Big Angry and Irontech
From what I can tell, all they did was extend the blast radius from three to four to match Nitronome and add stun to both. Damage rates seem to be the same, stun is still broken, and the increased range is not a significant incentive. These two alternative lines, more so for Big Angry, are essentially tsunamis compared to normal wave currents; the tsunami has more power, but the other waves have more speed and height. One has the power to squish you into liquids, the other is big and rolls in fast but is less powerful in water pressure. Which is more threatening?
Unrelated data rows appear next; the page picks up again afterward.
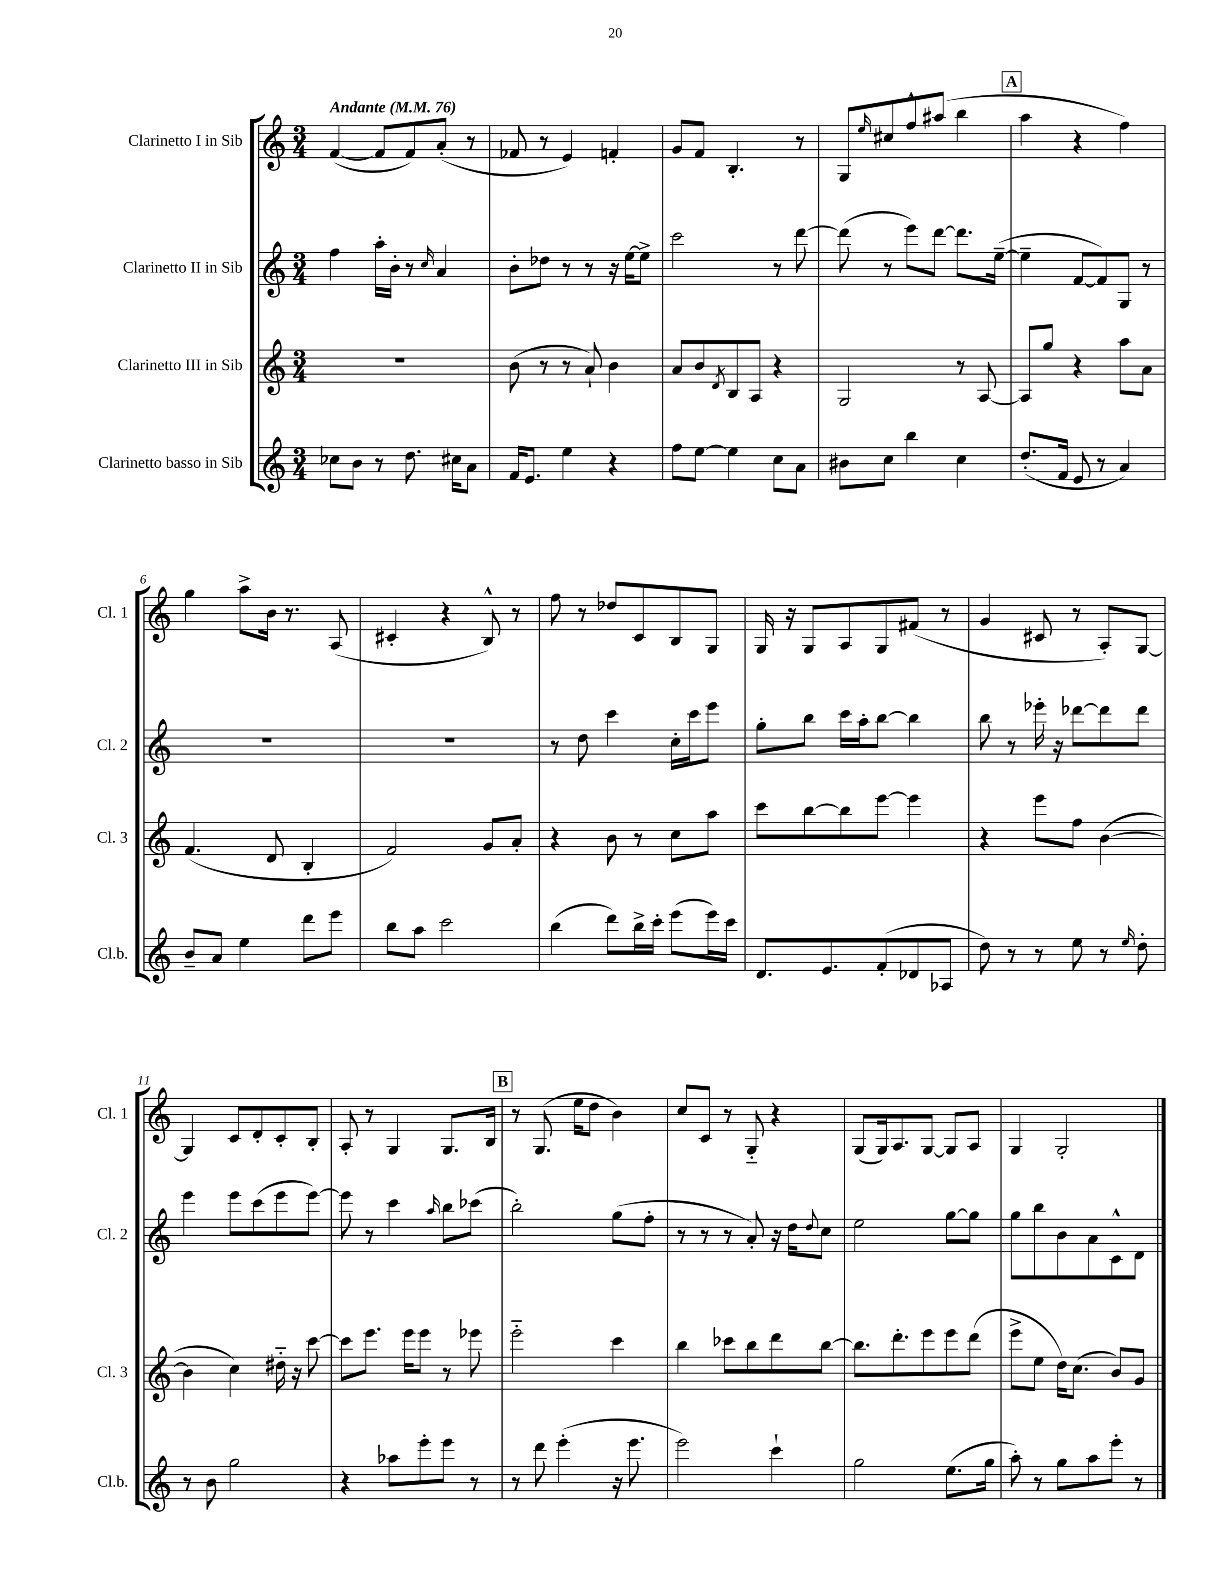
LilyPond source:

<<
\new StaffGroup <<
\new Staff = "s0" \with { instrumentName = "Clarinetto I in Sib" shortInstrumentName = "Cl. 1" } {
    \clef treble \key c \major \numericTimeSignature \time 3/4 \tempo "Andante" 4 = 76
    f'4~( f'8 f'8) a'8-.( r8 |
    fes'8 r8 e'4) f'4-. |
    g'8 f'8 b4.-. r8 |
    g8 \grace { e''16 } cis''8 f''8-^ ais''8( b''4 |
    \mark \markup { \box "A" } a''4 r4 f''4) |
    g''4 a''8-> b'16 r8. a8( |
    cis'4-. r4 b8-^) r8 |
    f''8 r8 des''8 c'8 b8 g8 |
    g16 r16 g8 a8 g8 fis'8( r8 |
    g'4 cis'8 r8 a8-.) g8~ |
    g4 c'8 d'8-. c'8-. b8-. |
    a8-. r8 g4 g8. b16 |
    \mark \markup { \box "B" } r8 g8.( e''16 d''8 b'4) |
    c''8 c'8 r8 g8-_ r4 |
    g8( g16) a8. g8~ g8 a8 |
    g4 g2-. \bar "|." |
}
\new Staff = "s1" \with { instrumentName = "Clarinetto II in Sib" shortInstrumentName = "Cl. 2" } {
    \clef treble \key c \major \numericTimeSignature \time 3/4
    f''4 a''16-. b'16-. r8 \grace { c''16 } a'4 |
    b'8-. des''8 r8 r8 r16 e''16~ e''8-> |
    c'''2 r8 d'''8~ |
    d'''8( r8 e'''8) d'''8~ d'''8. e''16~--( |
    \mark \markup { \box "A" } e''4-- f'8~ f'8) g8 r8 |
    R2. |
    R2. |
    r8 d''8 c'''4 c''16-. c'''16 e'''8 |
    g''8-. b''8 c'''16 a''16-. b''8~ b''4 |
    b''8 r8 ees'''16-. r16 des'''8~ des'''8 des'''8 |
    e'''4 e'''8 c'''8( e'''8 e'''8~) |
    e'''8 r8 c'''4 \grace { a''16 } b''8 ces'''8( |
    \mark \markup { \box "B" } b''2-.) g''8( f''8-. |
    r8 r8 r8 a'8-.) r16 d''16 \appoggiatura { d''8 } c''8 |
    e''2 g''8~ g''8 |
    g''8 b''8 b'8 a'8 c'8-^ d'8 \bar "|." |
}
\new Staff = "s2" \with { instrumentName = "Clarinetto III in Sib" shortInstrumentName = "Cl. 3" } {
    \clef treble \key c \major \numericTimeSignature \time 3/4
    R2. |
    b'8( r8 r8 a'8-!) b'4 |
    a'8 b'8 \acciaccatura { d'8 } b8 a8 r4 |
    g2 r8 a8~ |
    \mark \markup { \box "A" } a8 g''8 r4 a''8 a'8 |
    f'4.( d'8 b4-. |
    f'2) g'8 a'8-. |
    r4 b'8 r8 c''8 a''8 |
    c'''8 b''8~ b''8 e'''8~ e'''4 |
    r4 e'''8 f''8 b'4~( |
    b'4 c''4) dis''16-_ r16 c'''8~ |
    c'''8 e'''8. e'''16 e'''8 r8 ees'''8 |
    \mark \markup { \box "B" } e'''2-_ c'''4 |
    b''4 ces'''8 b''8 d'''8 b''8~ |
    b''8. d'''8.-. e'''8 e'''8 d'''8( |
    e'''8-> e''8 d''16) c''8.( b'8) g'8 \bar "|." |
}
\new Staff = "s3" \with { instrumentName = "Clarinetto basso in Sib" shortInstrumentName = "Cl.b." } {
    \clef treble \key c \major \numericTimeSignature \time 3/4
    ces''8 b'8 r8 d''8. cis''16 a'8 |
    f'16 e'8. e''4 r4 |
    f''8 e''8~ e''4 c''8 a'8 |
    bis'8 c''8 b''4 c''4 |
    \mark \markup { \box "A" } d''8.-.( f'16 e'8 r8 a'4) |
    b'8-- a'8 e''4 d'''8 e'''8 |
    b''8 a''8 c'''2 |
    b''4( d'''8) b''16-> c'''16-. e'''8( e'''16) c'''16 |
    d'8. e'8. f'8-.( des'8 aes8 |
    d''8) r8 r8 e''8 r8 \grace { e''16 } d''8-. |
    r8 b'8 g''2 |
    r4 aes''8 e'''8-. e'''8 r8 |
    \mark \markup { \box "B" } r8 d'''8 e'''4-.( r16 e'''8. |
    e'''2) c'''4-! |
    g''2 e''8.( g''16 |
    a''8-.) r8 g''8 a''8 e'''8-. r8 \bar "|." |
}
>>
>>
The main appeal to the old Big Angry and to a lesser extent Irontech was more damage per hit and knockback. Big Angry has a big model but the blast radius was smaller. The explosive strength of the bomb was condensed so targets caught in its blast would be damaged more, but since we fight in open areas that would not make sense; how does something condense the explosion if there is nothing to condense it? Try filling a balloon with water until it pops when the balloon is a barrel. This may have been why they increased the range instead of the damage, though with more damage Big Angry would slowly creep towards being the single target fan favorite for bombers since Three Rings took the old shard bomb mechanic away. Irontech can still be the middle ground between Big Angry and Nitronome, but Big Angry is supposed to be more bang for the buck while Nitronome allows users more mobility and speed. Speed or brute force. With a larger blast radius on Big Angry its animation was also increased, meaning laggier explosions and more deterrents for a bomb which could be far more useful than it has become. Bombs are allegedly designed for area of effect, swords for melee, and guns for range, but there are distinct deviations from this triangle for swords and guns. No one is saying to have a bomb with a normal attack which damages independently. No one is saying we should have bombs which are specifically designed to fire projectiles. Some say there should be a bomb option for single/few targets to deal more damage to less targets, which the old shard bomb mechanic did with multi-impact effects. Those are hardcore bombers. If I were to have changed Big Angry it would have been to decrease the blast radius from three to two spaces and increase the damage so it does more against one to three targets than Nitronome would but less with more targets. More damage against less enemies. Less damage against more enemies. Irontech can be in that weird middle ground or have a completely different bomb mechanic, though the latter is unlikely.
Why was there no change to Deconstructer line? Ask the same for Spur line. And Vanquisher. And Chroma lines. And Jelly line. And Magnus lines. And Plate lines. In fact, there are far too many underpowered equipment items.